| Goal of the exercise |
Extract, without alteration, each line from the start of the listing to the line bearing "Figure 8. Spatial".

──────────

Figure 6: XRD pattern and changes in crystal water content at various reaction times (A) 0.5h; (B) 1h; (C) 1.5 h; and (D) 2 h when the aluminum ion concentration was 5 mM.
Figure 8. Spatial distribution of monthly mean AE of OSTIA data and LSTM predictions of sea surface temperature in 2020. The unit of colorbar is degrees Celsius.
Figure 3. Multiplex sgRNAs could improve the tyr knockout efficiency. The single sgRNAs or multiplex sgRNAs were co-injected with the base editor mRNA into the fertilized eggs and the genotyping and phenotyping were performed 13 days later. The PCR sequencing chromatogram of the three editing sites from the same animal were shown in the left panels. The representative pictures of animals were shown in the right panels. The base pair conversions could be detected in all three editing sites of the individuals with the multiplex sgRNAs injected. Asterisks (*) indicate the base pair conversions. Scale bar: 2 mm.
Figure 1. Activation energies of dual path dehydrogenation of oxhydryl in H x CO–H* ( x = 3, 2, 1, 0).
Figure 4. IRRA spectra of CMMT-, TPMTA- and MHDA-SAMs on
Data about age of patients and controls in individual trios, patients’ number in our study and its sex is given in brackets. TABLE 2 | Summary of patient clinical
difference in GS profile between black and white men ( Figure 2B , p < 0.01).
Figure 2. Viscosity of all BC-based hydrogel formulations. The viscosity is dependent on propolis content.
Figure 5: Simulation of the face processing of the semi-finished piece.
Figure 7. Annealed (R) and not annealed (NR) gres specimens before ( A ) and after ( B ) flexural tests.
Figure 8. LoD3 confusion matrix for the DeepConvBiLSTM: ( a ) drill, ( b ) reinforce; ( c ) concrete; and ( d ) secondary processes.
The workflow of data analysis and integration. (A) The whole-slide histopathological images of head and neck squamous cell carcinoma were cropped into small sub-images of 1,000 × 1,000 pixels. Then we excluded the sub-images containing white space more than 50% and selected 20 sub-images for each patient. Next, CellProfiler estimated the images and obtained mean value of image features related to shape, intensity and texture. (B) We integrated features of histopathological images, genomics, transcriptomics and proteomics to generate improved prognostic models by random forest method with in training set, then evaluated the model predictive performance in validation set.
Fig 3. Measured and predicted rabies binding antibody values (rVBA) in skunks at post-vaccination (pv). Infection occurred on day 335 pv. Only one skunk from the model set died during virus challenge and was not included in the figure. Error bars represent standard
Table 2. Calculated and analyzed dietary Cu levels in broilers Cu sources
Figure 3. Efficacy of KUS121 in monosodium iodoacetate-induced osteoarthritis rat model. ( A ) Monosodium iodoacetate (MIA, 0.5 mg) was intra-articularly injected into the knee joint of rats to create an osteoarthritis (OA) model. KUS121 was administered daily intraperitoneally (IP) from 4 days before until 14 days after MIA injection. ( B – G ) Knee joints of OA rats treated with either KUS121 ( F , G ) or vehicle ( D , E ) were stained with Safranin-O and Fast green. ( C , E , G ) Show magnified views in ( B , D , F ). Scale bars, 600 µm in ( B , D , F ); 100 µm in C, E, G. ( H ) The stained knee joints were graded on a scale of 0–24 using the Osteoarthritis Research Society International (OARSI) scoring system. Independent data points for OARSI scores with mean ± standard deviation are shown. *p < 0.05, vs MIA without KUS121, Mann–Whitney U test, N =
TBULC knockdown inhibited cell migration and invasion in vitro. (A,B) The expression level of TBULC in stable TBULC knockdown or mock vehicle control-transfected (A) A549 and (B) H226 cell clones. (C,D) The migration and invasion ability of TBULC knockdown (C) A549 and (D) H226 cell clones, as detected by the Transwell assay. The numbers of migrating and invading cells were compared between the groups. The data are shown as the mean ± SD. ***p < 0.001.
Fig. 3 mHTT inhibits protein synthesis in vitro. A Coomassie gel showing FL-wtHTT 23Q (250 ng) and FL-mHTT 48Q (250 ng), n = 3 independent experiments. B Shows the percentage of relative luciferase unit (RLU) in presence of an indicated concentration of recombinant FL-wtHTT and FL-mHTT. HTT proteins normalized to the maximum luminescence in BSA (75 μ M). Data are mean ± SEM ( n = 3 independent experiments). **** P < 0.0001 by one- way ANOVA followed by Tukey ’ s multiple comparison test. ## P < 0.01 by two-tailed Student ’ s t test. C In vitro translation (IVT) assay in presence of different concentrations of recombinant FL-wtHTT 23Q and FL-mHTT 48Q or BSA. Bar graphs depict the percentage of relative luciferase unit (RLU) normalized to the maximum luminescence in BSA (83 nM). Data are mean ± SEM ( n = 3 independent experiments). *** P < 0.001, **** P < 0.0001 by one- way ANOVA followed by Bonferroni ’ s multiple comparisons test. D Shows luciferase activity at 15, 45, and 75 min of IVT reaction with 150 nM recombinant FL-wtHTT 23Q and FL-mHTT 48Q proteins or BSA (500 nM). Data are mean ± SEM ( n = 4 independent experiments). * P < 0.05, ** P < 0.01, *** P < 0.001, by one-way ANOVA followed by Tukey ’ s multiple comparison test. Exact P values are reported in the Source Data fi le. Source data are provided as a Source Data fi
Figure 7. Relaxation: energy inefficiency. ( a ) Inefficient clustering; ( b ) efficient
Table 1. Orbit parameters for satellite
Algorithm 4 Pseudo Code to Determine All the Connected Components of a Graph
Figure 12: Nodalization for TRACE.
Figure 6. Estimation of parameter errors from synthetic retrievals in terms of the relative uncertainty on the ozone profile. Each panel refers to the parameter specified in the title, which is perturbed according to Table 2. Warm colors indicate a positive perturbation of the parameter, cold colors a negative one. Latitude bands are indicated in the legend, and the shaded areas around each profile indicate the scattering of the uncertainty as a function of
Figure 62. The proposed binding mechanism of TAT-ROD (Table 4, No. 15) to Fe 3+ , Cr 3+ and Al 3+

──────────

| The completed task |
Figure 6: XRD pattern and changes in crystal water content at various reaction times (A) 0.5h; (B) 1h; (C) 1.5 h; and (D) 2 h when the aluminum ion concentration was 5 mM.
Figure 8. Spatial distribution of monthly mean AE of OSTIA data and LSTM predictions of sea surface temperature in 2020. The unit of colorbar is degrees Celsius.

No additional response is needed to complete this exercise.